Bacon would have been subject to NCAA limits on training hours if she had not taken the year off. A kinesiology major, she also faced a daunting class schedule this academic year.

“This is the normal thing to do in diving if you have a shot at making the Olympic team,” said Bacon, who has one season of eligibility remaining. “If I’m going to make it, I need more training and more rest. Not having to go to class all day, and not being tired from school, helps me put all my thought and focus into diving. That’s huge.”

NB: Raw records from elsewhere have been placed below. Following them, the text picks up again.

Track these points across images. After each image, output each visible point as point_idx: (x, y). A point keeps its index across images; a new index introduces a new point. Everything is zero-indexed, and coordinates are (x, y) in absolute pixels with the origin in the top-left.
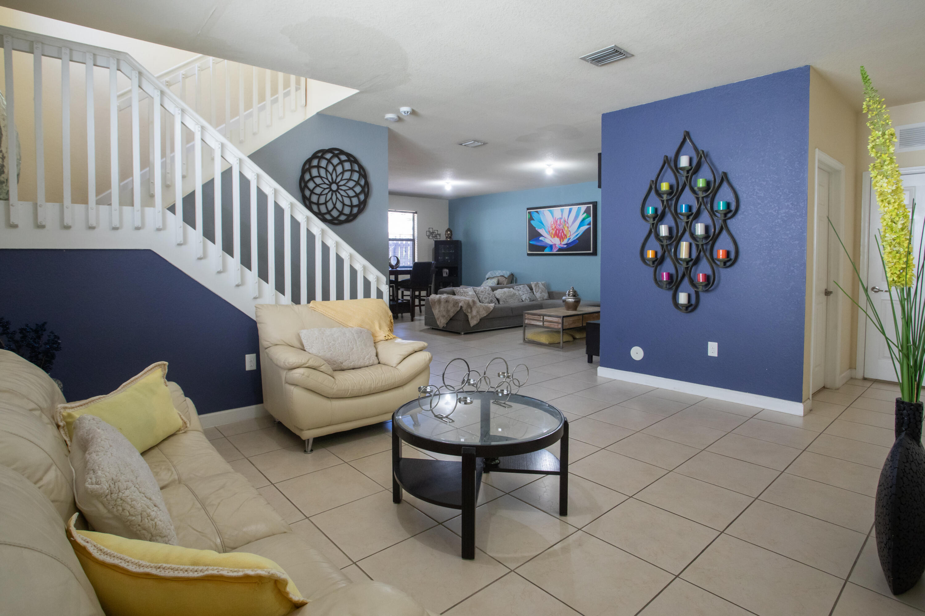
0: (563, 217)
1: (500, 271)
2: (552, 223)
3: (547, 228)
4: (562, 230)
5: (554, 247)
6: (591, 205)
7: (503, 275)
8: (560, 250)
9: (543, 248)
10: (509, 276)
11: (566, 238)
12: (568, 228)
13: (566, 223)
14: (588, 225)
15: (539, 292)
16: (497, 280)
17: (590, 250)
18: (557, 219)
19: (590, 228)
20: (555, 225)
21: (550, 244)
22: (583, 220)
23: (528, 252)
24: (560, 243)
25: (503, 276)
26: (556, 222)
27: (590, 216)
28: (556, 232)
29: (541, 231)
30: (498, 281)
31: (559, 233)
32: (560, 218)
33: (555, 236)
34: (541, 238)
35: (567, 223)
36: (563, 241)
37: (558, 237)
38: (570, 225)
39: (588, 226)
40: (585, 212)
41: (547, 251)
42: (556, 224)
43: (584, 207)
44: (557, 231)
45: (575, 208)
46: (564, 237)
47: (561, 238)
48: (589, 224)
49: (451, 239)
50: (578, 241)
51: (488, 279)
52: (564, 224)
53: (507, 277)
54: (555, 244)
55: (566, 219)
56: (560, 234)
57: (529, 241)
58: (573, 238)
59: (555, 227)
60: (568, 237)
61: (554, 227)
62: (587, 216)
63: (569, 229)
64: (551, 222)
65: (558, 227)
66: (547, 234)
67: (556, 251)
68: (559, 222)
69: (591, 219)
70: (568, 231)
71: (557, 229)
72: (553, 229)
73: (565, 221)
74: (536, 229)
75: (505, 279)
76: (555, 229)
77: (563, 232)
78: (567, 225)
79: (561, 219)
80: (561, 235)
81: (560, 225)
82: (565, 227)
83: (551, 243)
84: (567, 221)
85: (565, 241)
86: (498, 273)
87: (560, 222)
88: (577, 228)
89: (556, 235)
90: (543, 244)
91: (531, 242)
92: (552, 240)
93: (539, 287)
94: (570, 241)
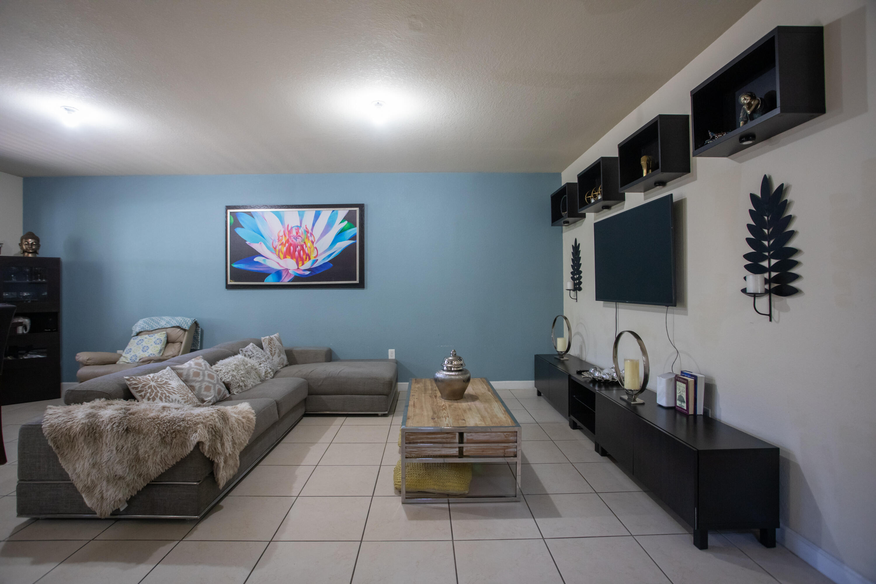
0: (303, 225)
1: (167, 318)
2: (282, 234)
3: (271, 241)
4: (302, 246)
5: (284, 274)
6: (357, 209)
7: (178, 325)
8: (297, 278)
9: (263, 275)
10: (191, 327)
11: (310, 259)
12: (313, 242)
13: (309, 235)
14: (350, 239)
15: (276, 355)
16: (165, 336)
17: (356, 280)
18: (292, 228)
19: (354, 245)
20: (287, 237)
21: (276, 270)
22: (341, 232)
23: (230, 283)
24: (297, 268)
25: (178, 327)
26: (290, 232)
27: (356, 226)
28: (288, 249)
29: (257, 247)
30: (168, 337)
31: (295, 250)
32: (297, 226)
33: (287, 256)
34: (256, 259)
35: (311, 234)
36: (303, 264)
37: (292, 258)
38: (316, 240)
39: (351, 242)
40: (345, 219)
41: (270, 280)
42: (290, 237)
43: (342, 213)
44: (292, 248)
45: (326, 213)
46: (304, 257)
47: (300, 260)
48: (353, 238)
49: (38, 256)
50: (332, 265)
51: (138, 334)
52: (304, 236)
53: (187, 328)
54: (287, 270)
55: (309, 228)
56: (297, 253)
57: (231, 263)
58: (321, 260)
59: (287, 241)
60: (312, 258)
61: (284, 241)
62: (348, 225)
63: (315, 245)
64: (280, 232)
65: (292, 240)
66: (271, 253)
67: (289, 282)
68: (294, 233)
69: (356, 230)
70: (312, 249)
71: (290, 245)
72: (282, 244)
73: (308, 232)
74: (247, 243)
75: (182, 332)
76: (287, 245)
77: (302, 249)
78: (311, 238)
79: (298, 228)
80: (299, 253)
81: (296, 238)
82: (306, 241)
83: (279, 268)
84: (310, 231)
85: (308, 265)
86: (165, 321)
87: (297, 233)
88: (330, 243)
89: (289, 253)
90: (261, 269)
91: (234, 265)
92: (282, 262)
93: (274, 345)
94: (316, 265)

NCAA titles and the Olympics

This month, Bacon is in Europe for two Grand Prix meets with Kassidy Cook, her partner in the 3-meter synchronized event. Bacon and Cook, gold medalists at the 2019 winter nationals, will then compete in April at the Tokyo World Cup, the final qualifying event for countries to earn Olympic berths. If Cook and Bacon can earn one for the U.S. in women’s synchronized 3-meter, the winners of that event at June’s Olympic trials will compete at the Summer Games.

Wiskus and Steveson remain on the U campus, pursuing their twin goals. Like Wiskus, Steveson is targeting an NCAA title before he turns his full attention to the Olympics.

Gophers wrestling coach Brandon Eggum said that when he was recruiting Steveson they discussed the possibility of taking the Olympic year off. But Steveson didn’t want to interrupt his college career, and the fact that this year’s NCAA championships are at U.S. Bank Stadium cemented his resolve to compete for the Gophers this season.

“I didn’t see the point in taking [a year off],” said Steveson, a heavyweight ranked No. 1 in the NCAA and No. 2 among U.S. senior freestylers. “Right now, the NCAA tournament comes first. The Olympics come second. And wrestling is wrestling, so it’s pretty easy to make the transition.”

Wiskus must temporarily switch to Olympic mode for this week’s Winter Cup. The top six men in the all-around standings after Thursday’s opening session will be named to the senior national team, with six more added after Saturday’s final session. That group will be considered top contenders for the Olympic team, which will be determined at the trials in June.

If Wiskus makes the national team this weekend, he won’t have much time to celebrate. He will be back in class at 9:45 a.m. Monday to begin a jam-packed week that ends with a critical Big Ten dual meet against Michigan.

“After Winter Cup, it’s going to go really fast,” he said. “But I’m living the dream right now.”